\begin{equation} \mathcal{W}_\epsilon(\alpha, \beta) = \min_{\pi\in \Pi(\alpha\beta)} \int c(x,y) \mathrm{d}\pi(x,y) + \epsilon H(\pi \| \alpha \otimes \beta) \end{equation} Cuturi (2013) introduced the entropy-regularized Wasserstein distance, or Sinkhorn distance, shown above, where $\epsilon $ is the regularization parameter and $H(\pi \| \alpha \otimes \beta)$ is the relative entropy, or KL-divergence, between the transport plan and the marginal probabilities.
But I have seen the $H(\cdot)$ term shown in two different ways, one with entropy and the other with relative entropy:
\begin{align} H(\pi) &= \int \pi(x,y) \ln \pi(x,y) \\ H(\pi \| \alpha \otimes \beta) &= \int \ln \left(\frac{\mathrm{d}\pi (x,y)}{\mathrm{d}\alpha(x) \mathrm{d}\beta(y) } \right) \mathrm{d}\pi (x,y) \end{align}
How are the last two lines equal or connected to each other?

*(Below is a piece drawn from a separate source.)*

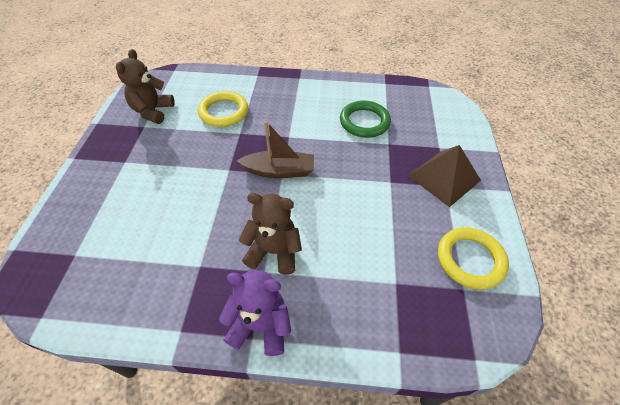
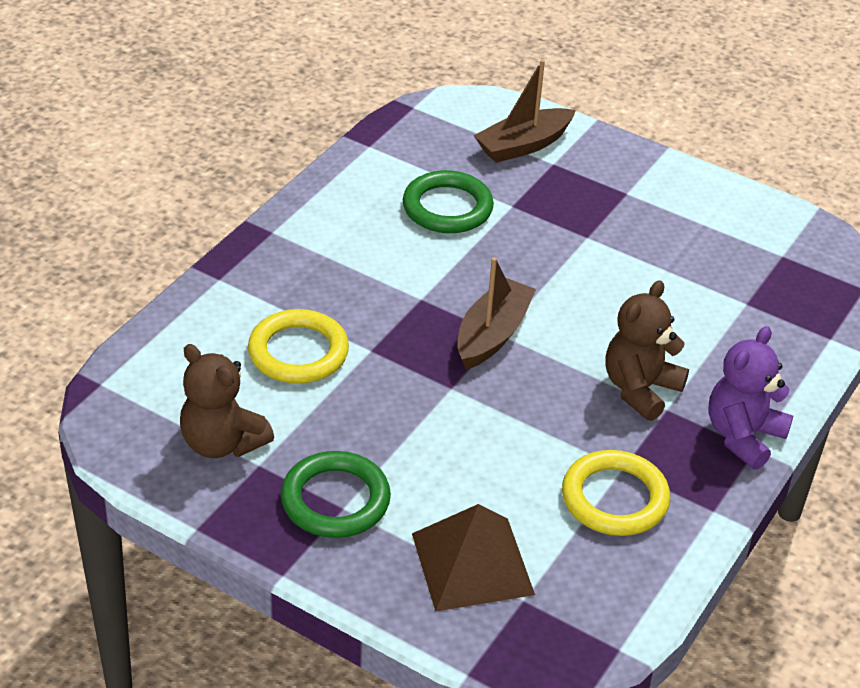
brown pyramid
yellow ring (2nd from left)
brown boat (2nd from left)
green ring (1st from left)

Obviously they're not the same, so why are there two different versions running around?
These two are actually equivalent up to a constant when $\pi$ is a coupling of $\alpha$ and $\beta$. I'll assume that $\pi,\alpha, \beta$ all have densities. We can then write:
$$ H(\pi||\alpha\otimes \beta) = \int\ln\left(\frac{d\pi}{d\alpha d\beta} \right)d\pi = \int \pi(x,y) \ln\left(\frac{\pi(x,y)}{\alpha(x)\beta(y)} \right) dx dy $$
Note that $\pi(x,y)$ is the density with respect to the Lebesgue measure, and the same can be said for $\alpha(x)$ and $\beta(y)$. Therefore:
$$ H(\pi||\alpha\otimes \beta) = \int\pi(x,y)\ln \pi(x,y) dx dy - \int\pi(x,y)\ln(\alpha(x))dxdy - \int\pi(x,y)\ln(\beta(y))dxdy =\\ = \int \pi(x,y) \ln\pi(x,y) dx dy - \int\alpha(x)\ln\alpha(x) dx -\int \beta(y) \ln \beta(y) dy = H(\pi) - H(\alpha) - H(\beta) $$
Since $\alpha$ and $\beta$ are fixed, we get $H(\pi) + C$, where $C$ is a constant.